[WHAT YOU ARE ASKED TO DO]
Copy out each line below that has the word "pixels" in it.

[Stored data entries]
================================

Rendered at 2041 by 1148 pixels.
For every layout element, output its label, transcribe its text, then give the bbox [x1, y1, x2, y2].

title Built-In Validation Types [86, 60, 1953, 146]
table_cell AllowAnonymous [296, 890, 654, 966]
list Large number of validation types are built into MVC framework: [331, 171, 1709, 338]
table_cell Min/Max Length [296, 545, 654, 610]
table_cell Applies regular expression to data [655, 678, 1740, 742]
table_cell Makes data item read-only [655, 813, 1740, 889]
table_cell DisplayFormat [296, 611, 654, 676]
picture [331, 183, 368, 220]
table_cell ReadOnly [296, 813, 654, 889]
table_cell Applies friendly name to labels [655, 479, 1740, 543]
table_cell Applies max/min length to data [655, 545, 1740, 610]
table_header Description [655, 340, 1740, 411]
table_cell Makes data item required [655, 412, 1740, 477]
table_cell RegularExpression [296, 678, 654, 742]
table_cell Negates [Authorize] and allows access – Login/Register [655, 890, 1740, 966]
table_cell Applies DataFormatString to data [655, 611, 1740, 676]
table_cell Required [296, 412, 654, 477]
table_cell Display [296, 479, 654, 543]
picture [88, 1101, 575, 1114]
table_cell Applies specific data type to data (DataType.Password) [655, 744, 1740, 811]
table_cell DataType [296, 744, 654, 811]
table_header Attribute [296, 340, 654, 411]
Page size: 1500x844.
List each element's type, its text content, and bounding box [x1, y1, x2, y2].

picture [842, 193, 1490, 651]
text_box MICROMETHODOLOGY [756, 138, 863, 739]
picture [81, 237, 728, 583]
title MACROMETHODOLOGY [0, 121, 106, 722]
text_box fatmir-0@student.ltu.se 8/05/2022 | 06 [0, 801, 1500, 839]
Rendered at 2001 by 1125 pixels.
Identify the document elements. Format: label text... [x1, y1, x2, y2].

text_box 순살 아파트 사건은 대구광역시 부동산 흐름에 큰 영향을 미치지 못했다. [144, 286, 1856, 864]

================================

[RESPONSE FOR THIS EXERCISE]
Rendered at 2041 by 1148 pixels.
Rendered at 2001 by 1125 pixels.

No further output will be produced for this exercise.